# Quoted text
____________________

Responsibility in Rural Communities
Tonight I would like to discuss Civic responsibility
What do you want your future to be? How would you like the world to be different if you could change it?
“Myth” is simply the idea you have about reality, your world, on the way to becoming “truth”
Imagine your “Myth” engage in it, and change your future, change your world.
I have been thinking about the things we do early in our lives show back up later in our lives. They often become our occupation, or preoccupation.
I grew up in rural Texas. It is an experience that sensitized my understanding and sense of the world.
When I was in college I recall three actions I created with a group of friends when I was in College. (1,2,3)
Later in graduate school I became interested in landscape and place, their differences and what they feel like.
These were not analytical thoughts, but feelings. And I became aware of a similar feeling I experienced between great art and wild places.
From this realization I became aware of the great change that were and still occurring in the world. Mostly caused by our own actions.
I was greatly distressed by these changes. But I wasn’t sure what I could do about them.
I was given a book from a friend, written by Terry Tempest Williams, Called Refuge. She was using her gifts of feeling, self expression, and writing to create awareness and effect change to the world, most specifically the natural world.
So jump forward a number of years to today.
We are here together and green rubber wrist bands and strips of paper are being handed out. One side of the band has a statement “change your future”
It is change, the idea of change that I am going to talk about this evening.
I would like to begin by considering the relationship civic engagement has to the environment. In particular, I think about the rural constructed environment.
Civic – pertains to citizenship, civic duties.
Some context relative to the world you are living in today:
1/3 of the design profession is out of work.
We are in the worst economic recession since the depression of the 30s. (the third recession of my career).
Our environment- home- the place we live, is in state of deterioration, None of this is news to you…..
What do we do?
Crisis – Clive Ponting
Collapse – Jared Diamond
We cannot wait, we must act, be must believe, we must profess. We can simply not be another cog in the wheel, we can no longer simply be users. And we can do great things with invention, creativity and action..
I want to talk to you about what I do – to be engaged. And the varied application of this engagement, which I believe is a form of activism.
We typically think of civic engagement occurring in urban environments. If one wants to feel a part then one must go to the city.
This is the case because of the paradigm through which we construct our reality.And because of this, the activities of engagement, the economic development, and the infrastructure that supports such an identity of civic engagement, all that are primarily focused on investing in populated environments.
From forums to plazas and oratory halls to market places. our urban environments have been enriched and our societies have gained a sense of community and wholeness from gathering in such places.
Certainly these places accomplish an honoring of community through repeated activities of gathering or gatherings that express solidarity – such as the gathering of 10 of 1,000s of American citizens that gather when an official wins an election, or the looser sense of community when participating in the same activity– such as attending a weekly farmers market.
The primary intention of the civic structure or place in our cities is to provide context for honor and value of humankind and the community of human beings.

____________________

# To be done
**1.** In the talk on rural civic responsibility, what fraction of the design profession is said to be out of work?
**2.** Reproduce the passage of the talk on rural civic responsibility starting at "I was given" and ending at "about this evening.".
**3.** Go on with the talk on rural civic responsibility from the point where it stops.

# Raw data
____________________

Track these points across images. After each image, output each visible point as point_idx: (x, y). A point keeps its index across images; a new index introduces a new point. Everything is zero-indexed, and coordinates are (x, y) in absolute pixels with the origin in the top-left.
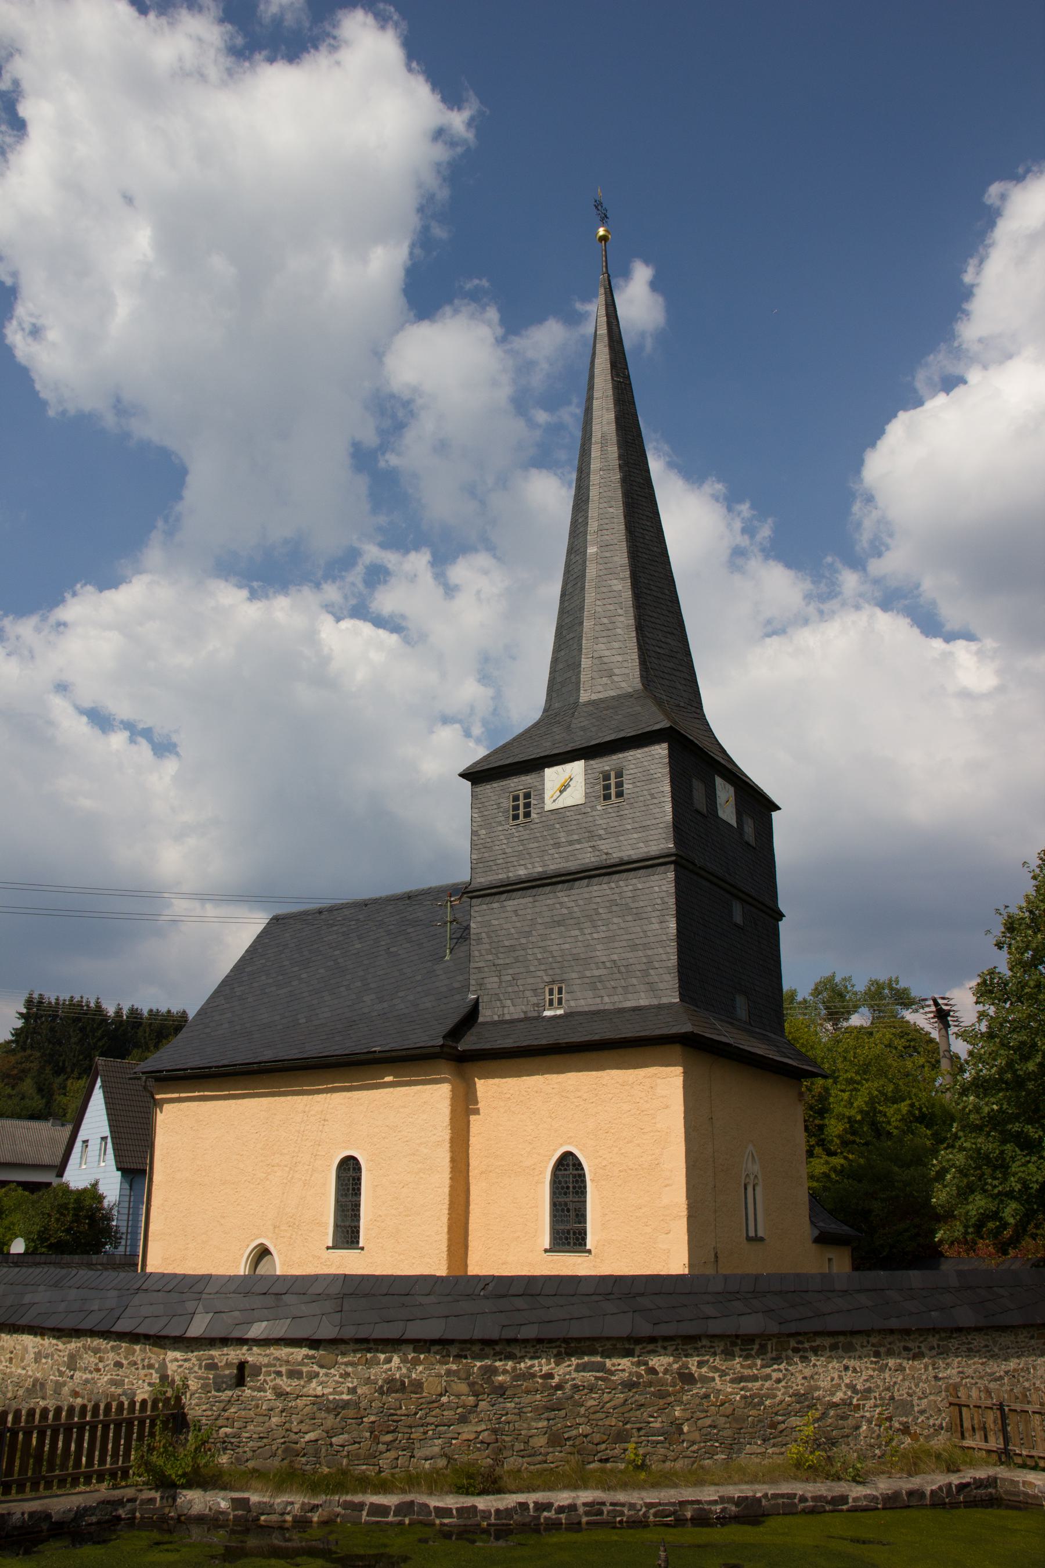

____________________

# Responses in order
**1.** One third.

**2.**
I was given a book from a friend, written by Terry Tempest Williams, Called Refuge. She was using her gifts of feeling, self expression, and writing to create awareness and effect change to the world, most specifically the natural world.
So jump forward a number of years to today.
We are here together and green rubber wrist bands and strips of paper are being handed out. One side of the band has a statement “change your future”
It is change, the idea of change that I am going to talk about this evening.

**3.**
But what about the population that lives in rural environments? And what about the places that are beyond urban communities. Are they simply left out of the discussion or actions? Ignored?
How do the places we live, and the landscapes we live in effect our engagement with each other? And our engagement with the land itself?
Who is it we are engaging with?
Especially if we live in or spend time in rural and wild places?
This brings me back to civic engagement – and how we understand and experience community, who our community is, and the question of civic engagement.
In general is it possible for people living in these rural environments to experience civic engagement?
Is community defined by political boundaries? Or physical qualities?
Is community a mindset or a sensual experience (physical, can it be sensed)? Is Community species specific? Maybe not.
Who is our community? This brings me back to considering the fact that the places we call home – Earth – is experiencing deterioration. We know this is not a good thing. But what can can we make? How ? And can we make the changes fast enough to make a difference? We are in crisis, but we have not yet collapsed.
What can we do to effect change? Change how we think
How we live
Help transition how other think and live? That is a paradigm shift. A shift will change the future.
Today I am here speaking to you as an activist. A professional who practices what they believe. And here is what I believe:
We can no longer live as we have,
We need to understand that our engagements extend beyond humankind, and that our responsibilities extend beyond the human species.
Activism is founded on Ethics.
Historically ethics. All ethics rest upon the single premise that the individual is a member of a community of interdependent parts. We typically view ethics as human to human membership.
Aldo leopold’s LAND ETHIC.
Leopold expanded the concept of community to include: souls, water, plants, and animals THE LAND>
That we begin to shift out perception way from the land as resource to LAND _ and all its parts being a fully interdependent community, with us a part of the community. Each having inherent value.
This belief will bring us to a new way of understanding ourselves in the world, and the action/doing/living/making the world that will result in change.
Back to what I do, how I create engagement. Artemis Institute / Remote Studio
Has an educational mission –obvious is the educational experience brought to university students.
Less obvious, but no less intentional is the experience and effect of the student’s work upon people, place and land.
Another fact of the work is that while the students are responsible for the design, artemis institute is responsible for the condition of the projects: client, place and community.
When I founded Artemis Institute I chose to situate remote studio in the rural wildlands interface not only to benefit the education of students. But to benefit the experience of the rural communities, to provide places of civic engagement
To extend the places for civic engagement – and who is involved in this engagement .
These landscapes, when influenced with the student’s designs allow an experience as “part of the World” not simply a member of human society.
These projects achieve this experience by bringing us and our creative expression into context with the natural world.
Not just to be LOOKED at not to be ABOUT the place, but to be OF the place. Interconnected.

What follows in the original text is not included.